GenerativeComponents Help

Optimization Settings

The Optimizer includes an interface to the settings of the GA in use. It allows controlling how the GA executes an optimization run. For all parameters reasonable or good defaults have been provided and recommended ranges for those parameters are indicated in the dialog.

The available settings are:

Generic Algorithm

SettingDescription
Random seed Controls how the randomization within the GA executes. For same Random Seed the same "random" sequence is generated. Quotes around random are indicative of the pseudo-random nature of "random" numbers in computing. If no other parameter changes, a change of Random Seed may still create a different result for an optimization run.
Population size Number of individuals in each generation. When sending the optimization into the cloud, this is almost the factor of acceleration that may be expected.
Elite population size Number of individuals that is retained across generations and updated with better performing solutions in the progress of the optimization run. For multi-objective optimization, this is an arbitrary selection across the Pareto frontier (see Appendix 1).
Crossover points Crossover mimics the mixing of chromosomes in sexual reproduction.
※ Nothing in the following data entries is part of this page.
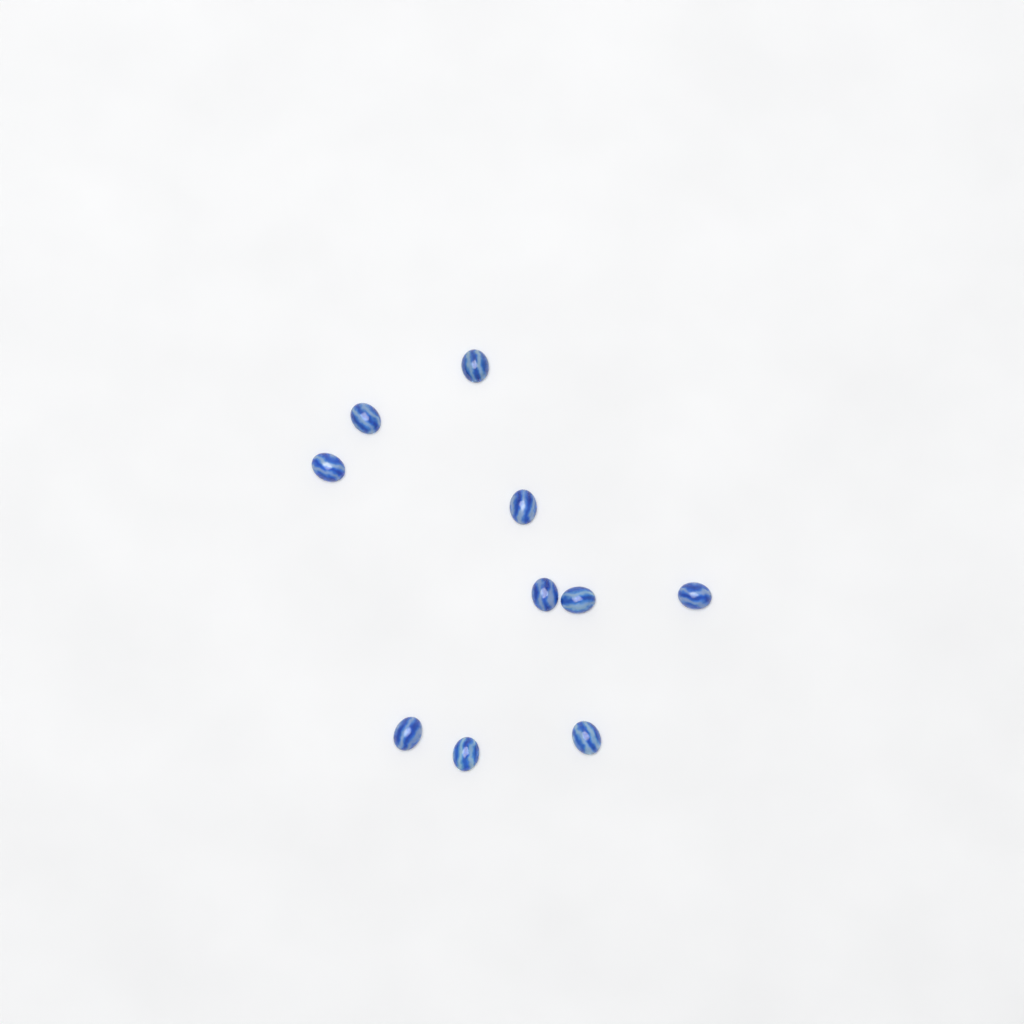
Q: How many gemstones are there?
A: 10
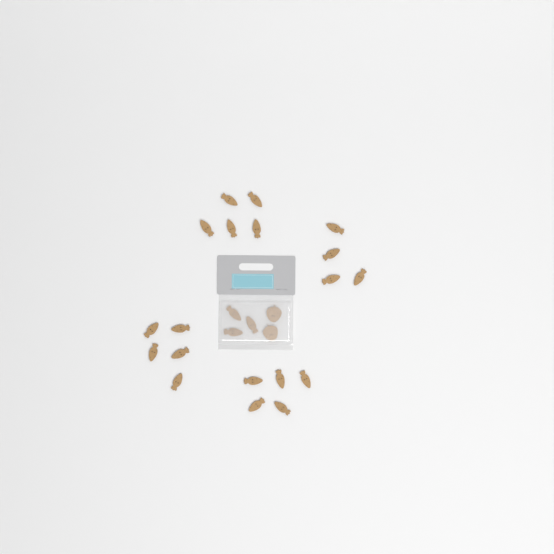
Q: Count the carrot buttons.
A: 22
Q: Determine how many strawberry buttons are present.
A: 2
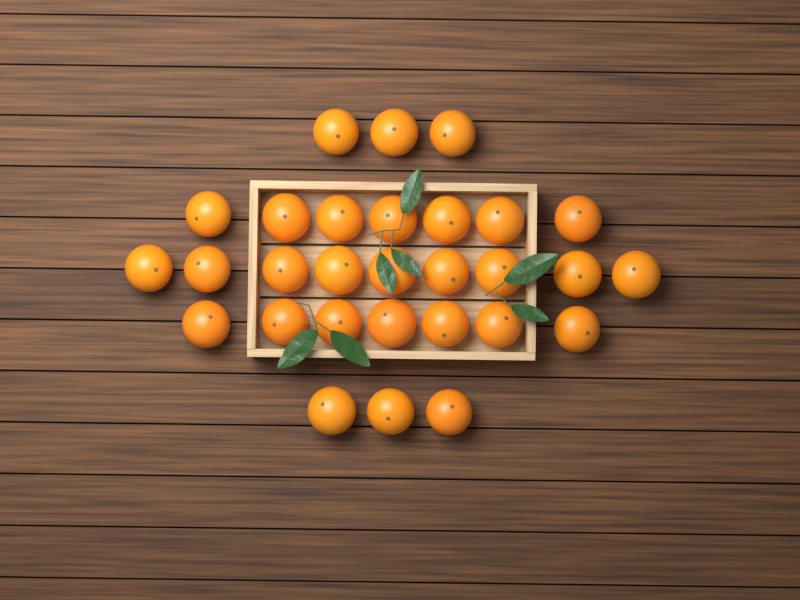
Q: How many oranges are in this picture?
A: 29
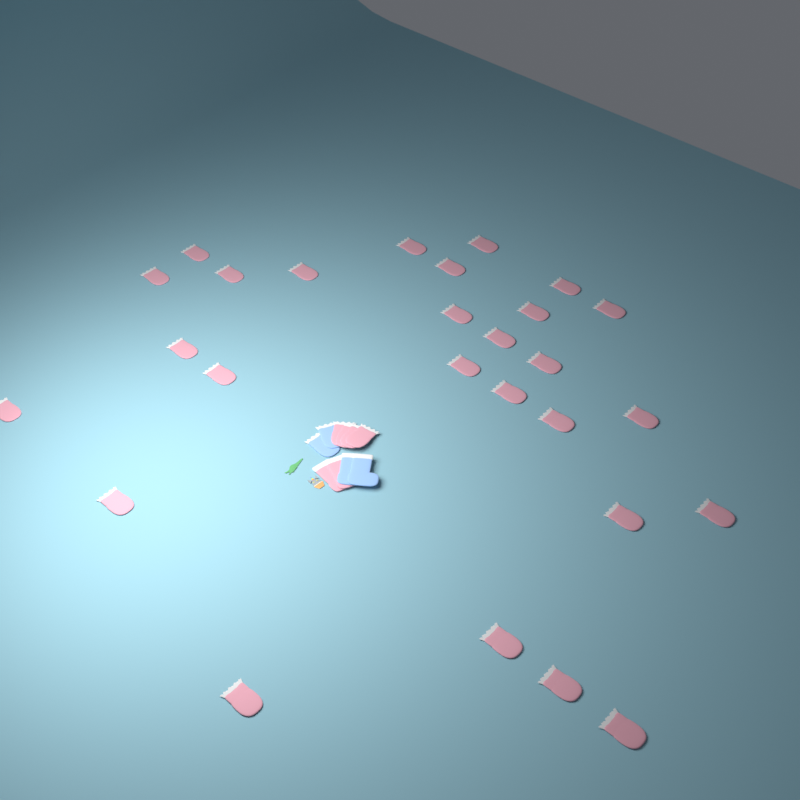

(image source: Wikimedia Commons)

Crossover points lets the user determine at how many locations the parent chromosomes are cut up for remixing. A higher number of crossover points will generate more variety but is no guarantee for faster convergence on a single optimum or a Pareto frontier (see Appendix 1) for dual and multi-objective optimization cases

Mutation rate Assuming binary encoding, percentage of bits that are subjected to mutation. Mutation is simulated by arbitrarily flipping bits in the chromosome, i.e. 0 bits will be turned to 1, and 1 bits will be turned to 0. Encoding ensures that any mutation changes a gene from a valid value to another valid value.
Creeping rate Creeping rate specifies percentage of mutations that move up or down one valid value step within the allowable values for a gene on the chromosome
Creeping down rate The probability with which a creeping mutation will creep down to the next lower value compared to creeping to the next higher one. Creeping down bias may be positive reinforcement of desired minimization of results.
Elite mate rate The probability of an elite mate being selected over a mate selected using the standard selection mechanism. An elite mate is a member of the elite population
Crossover rate The probability with which crossover will occur for two selected parent chromosomes.
Tournament fittest win rate The probability with which the best performing participant in the tournament will be selected. Participants in the tournament are randomly selected from the population.

Completion Criteria

SettingDescription
Maximum generations The maximum number of generations that will be executed before the algorithm terminates unless another termination criterion has caused earlier termination.
Maximum trials The maximum number of trials that will be executed before the algorithm terminates unless another termination criterion has caused earlier termination.
Non-improvement generations The number of generations with no improvement in results (i.e. fitness values) that must be reached before the GA terminates. While this is an unambiguous criterion for single objective optimization runs, measurement of "improvement" is more complex in multi-objective optimization; therefore, if a denser Pareto frontier is desired, a higher number of non-improvement generations (e.g. 50) is recommended. Note that with inclusion of analysis this will increase compute time significantly compared to the default value of 5.